Exercise goal — Extract all lines from the data beneath that include the word "CROSS".
(Dataset content Opens)
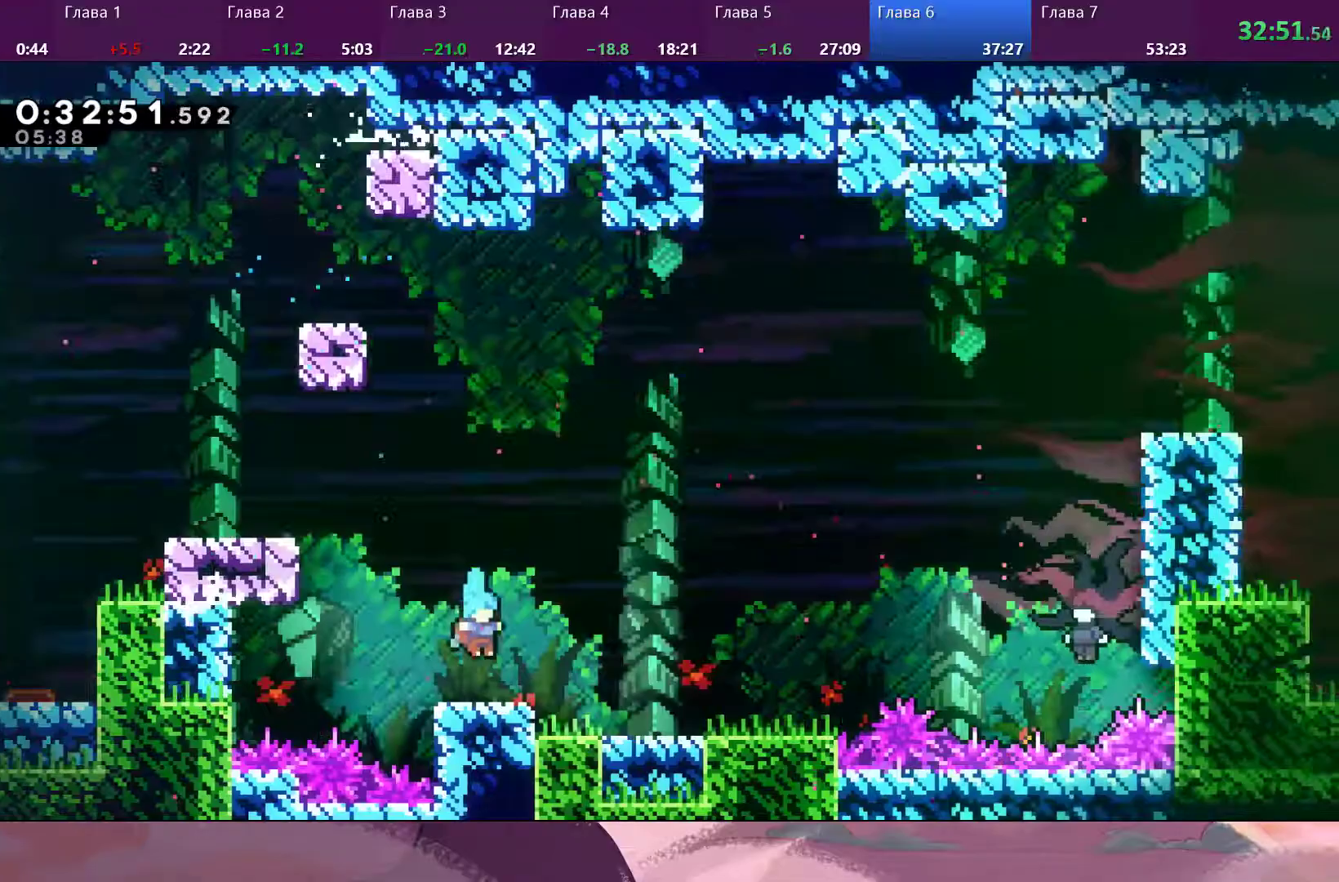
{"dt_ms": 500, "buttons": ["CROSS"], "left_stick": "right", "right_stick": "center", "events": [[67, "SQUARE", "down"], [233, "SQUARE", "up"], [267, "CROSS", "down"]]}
(Dataset content Closes)
(Dataset content Opens)
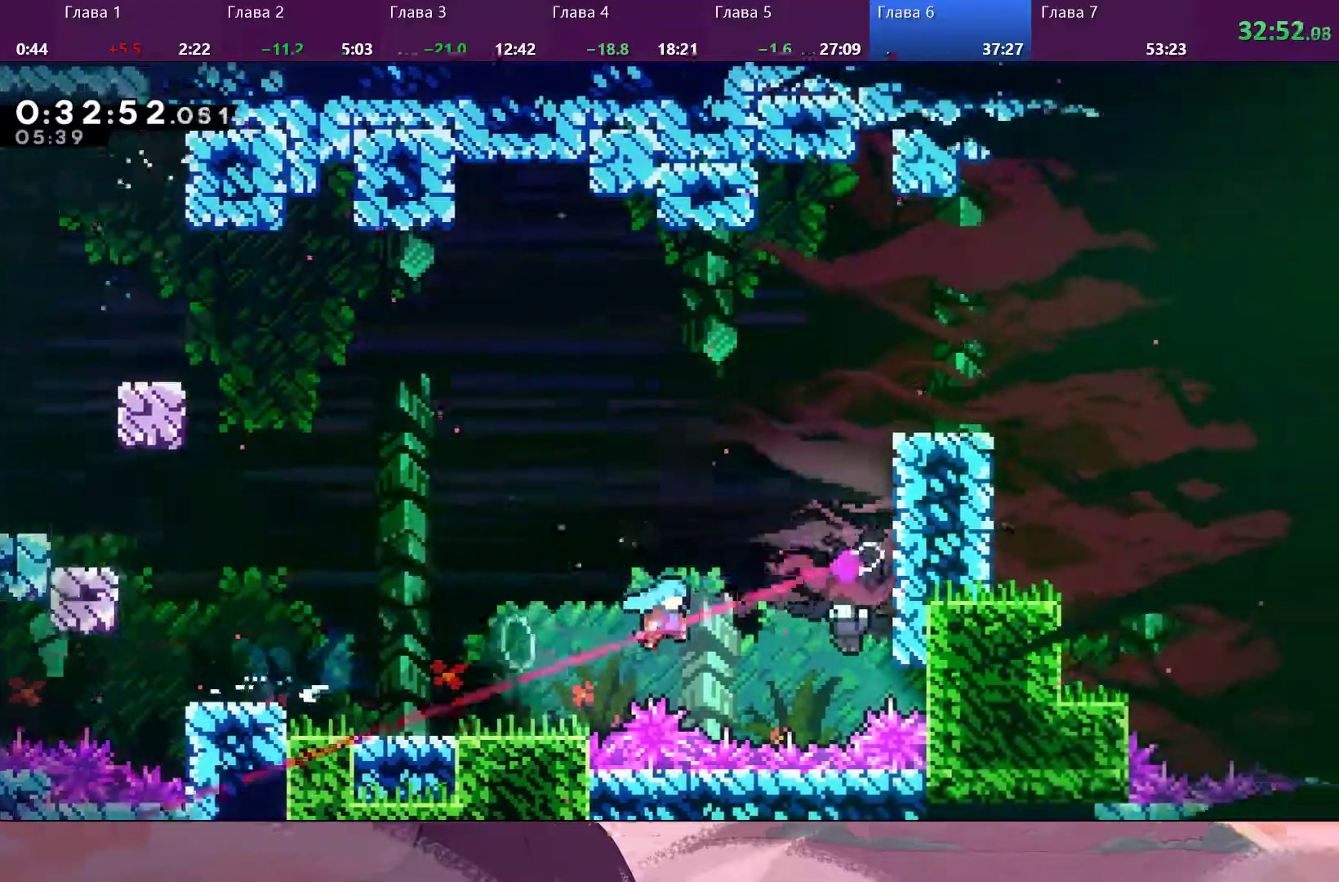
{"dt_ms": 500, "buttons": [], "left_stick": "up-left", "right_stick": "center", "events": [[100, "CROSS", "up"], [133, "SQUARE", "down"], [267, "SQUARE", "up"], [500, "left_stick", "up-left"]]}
(Dataset content Closes)
(Dataset content Opens)
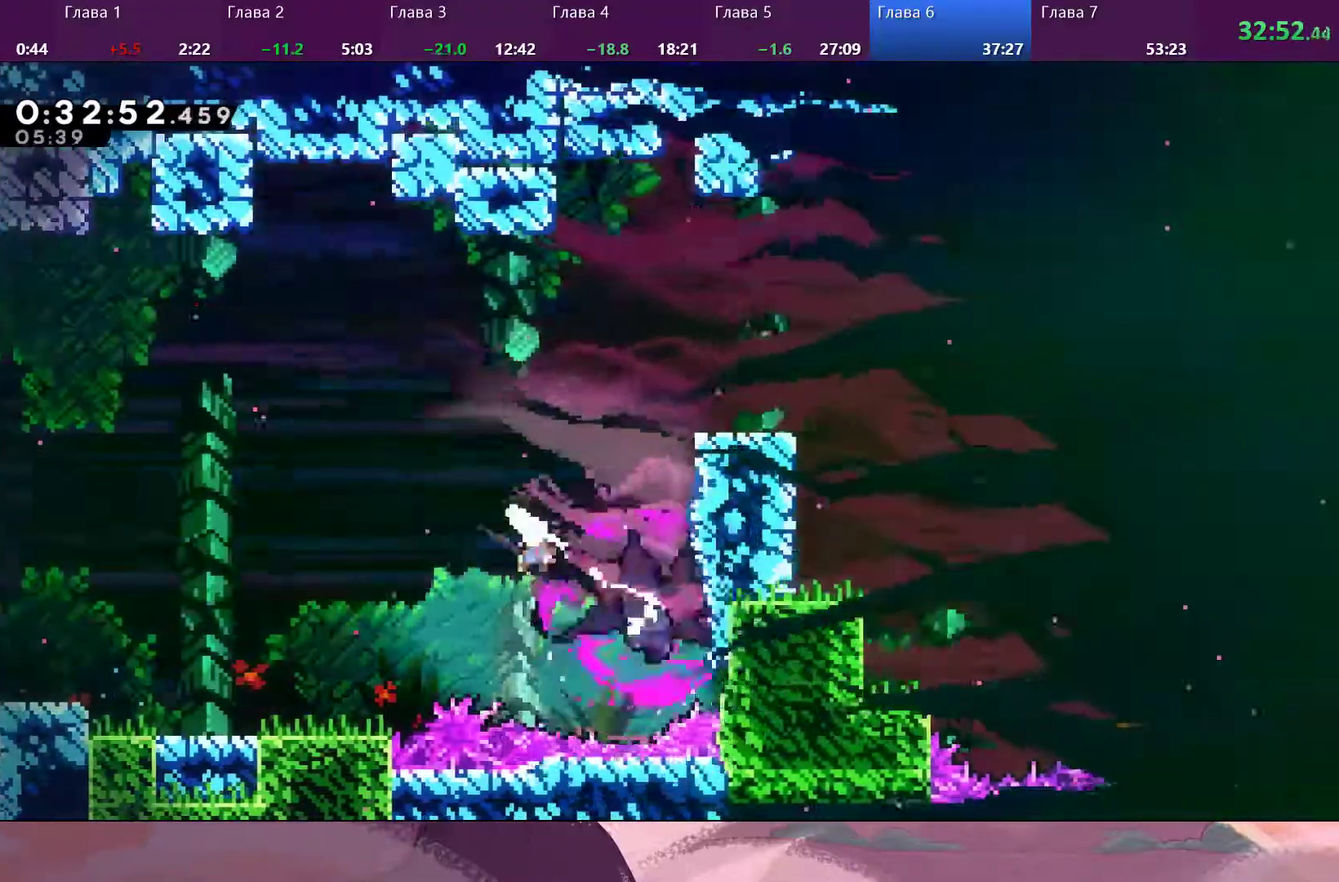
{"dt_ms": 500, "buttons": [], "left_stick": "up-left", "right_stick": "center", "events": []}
(Dataset content Closes)
Answer for the task —
{"dt_ms": 500, "buttons": ["CROSS"], "left_stick": "right", "right_stick": "center", "events": [[67, "SQUARE", "down"], [233, "SQUARE", "up"], [267, "CROSS", "down"]]}
{"dt_ms": 500, "buttons": [], "left_stick": "up-left", "right_stick": "center", "events": [[100, "CROSS", "up"], [133, "SQUARE", "down"], [267, "SQUARE", "up"], [500, "left_stick", "up-left"]]}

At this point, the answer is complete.